National Data Center Hacked For Government Accounts

LuckyMouse is a disarming name for the work this hacking group does. LuckyMouse is believed to be Chinese in affiliation and has successfully hacked a central Asian national data center – the specific country has not yet been named. Their current campaign has been active since the fall of 2017 and was discovered in March 2018 by Kaspersky Lab security researchers. It’s not the first time LuckyMouse (also known as APT27, EmissaryPanda and others) is in the news. Since its inception in 2010, the group has been behind many attacks including hacking huge amounts of data from US-based defense contractors.

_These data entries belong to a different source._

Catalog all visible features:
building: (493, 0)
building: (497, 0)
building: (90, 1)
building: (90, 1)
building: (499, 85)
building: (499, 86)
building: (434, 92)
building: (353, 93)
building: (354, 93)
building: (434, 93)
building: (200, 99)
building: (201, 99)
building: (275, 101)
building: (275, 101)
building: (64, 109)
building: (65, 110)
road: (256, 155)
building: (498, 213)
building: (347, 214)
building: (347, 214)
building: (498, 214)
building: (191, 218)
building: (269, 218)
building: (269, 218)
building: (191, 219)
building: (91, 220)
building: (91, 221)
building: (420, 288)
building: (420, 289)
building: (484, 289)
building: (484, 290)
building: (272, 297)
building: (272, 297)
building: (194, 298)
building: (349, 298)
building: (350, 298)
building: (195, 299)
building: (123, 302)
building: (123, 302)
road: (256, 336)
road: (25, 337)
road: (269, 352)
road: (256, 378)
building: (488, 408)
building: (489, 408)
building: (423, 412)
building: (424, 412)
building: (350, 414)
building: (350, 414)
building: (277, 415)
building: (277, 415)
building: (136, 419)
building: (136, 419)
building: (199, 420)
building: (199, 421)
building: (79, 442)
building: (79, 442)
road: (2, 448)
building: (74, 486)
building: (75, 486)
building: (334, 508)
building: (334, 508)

LuckyMouse’s goal of attacking the Asian data center is accessing and compromising government websites, according to Kaspersky “at one fell swoop.” The data center holds a massive amount of valuable and sensitive information and hosts a variety of government websites. In the past, this group was known to use weaponized documents that exploited Microsoft Office vulnerability. However, according to this recent report, the hackers inject a malicious JavaScript and then use their signature move – a watering hole attack.

Watering hole attacks work by infecting websites that members of a group or entity are known to frequent. From there, the user’s computer is infected with malware, giving hackers access to target the network where the user is employed. The watering hole sites are usually well-known and reputable websites with secure reputations. The last thing many of their users expect is having their devices infected on these sites, so their guard is likely down. In this case, the LuckyMouse watering hole targeted employees of the government national data center.

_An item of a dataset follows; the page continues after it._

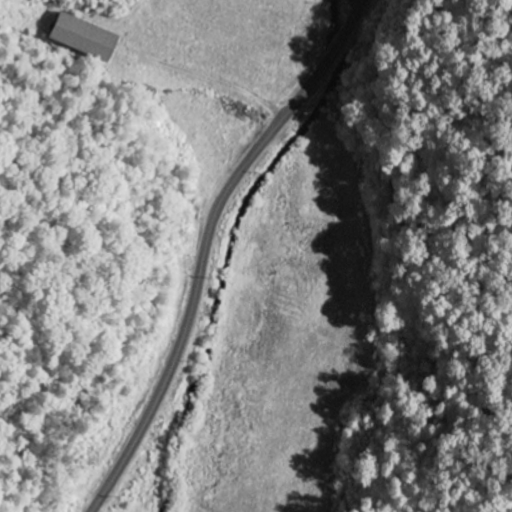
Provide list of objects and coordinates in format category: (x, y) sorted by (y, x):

What LuckyMouse does with the hacked information is yet to be known. The possibilities are endless and are a source of great concern. Whether a hacking group is state-sponsored or their target is a government, we know their intentions are politically or financially motivated – or both. A state-sponsored North Korean hacking group targeted Sony Pictures. They were set to release a film portraying Kim Jong Un in an unflattering light and successfully had the film pulled from public release.

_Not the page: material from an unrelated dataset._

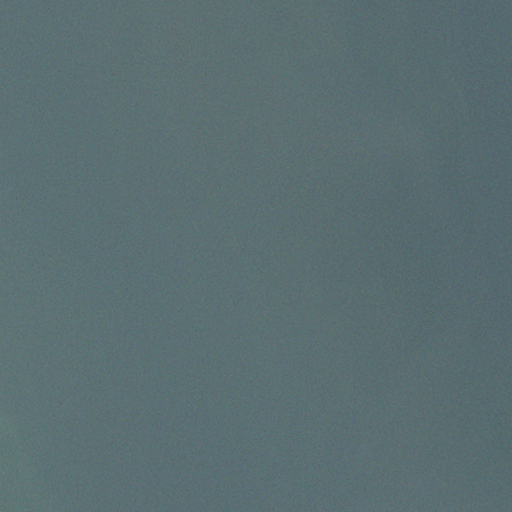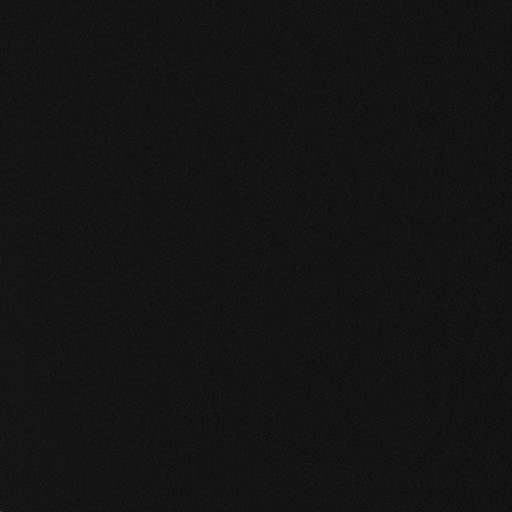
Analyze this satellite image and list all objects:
river: (420, 256)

We know Russia targeted the 2016 US presidential election, and earlier this year, thousands of government websites worldwide were hacked to mine cryptocurrency. LuckyMouse may have successfully hacked a central Asian country this time, but groups like them and many more are waiting to pounce on a data system, often targeting human weakness. Their motives may vary, but the result is often the same – success. What it also shows is that even national governments are vulnerable to attack. If they are, your organization is too.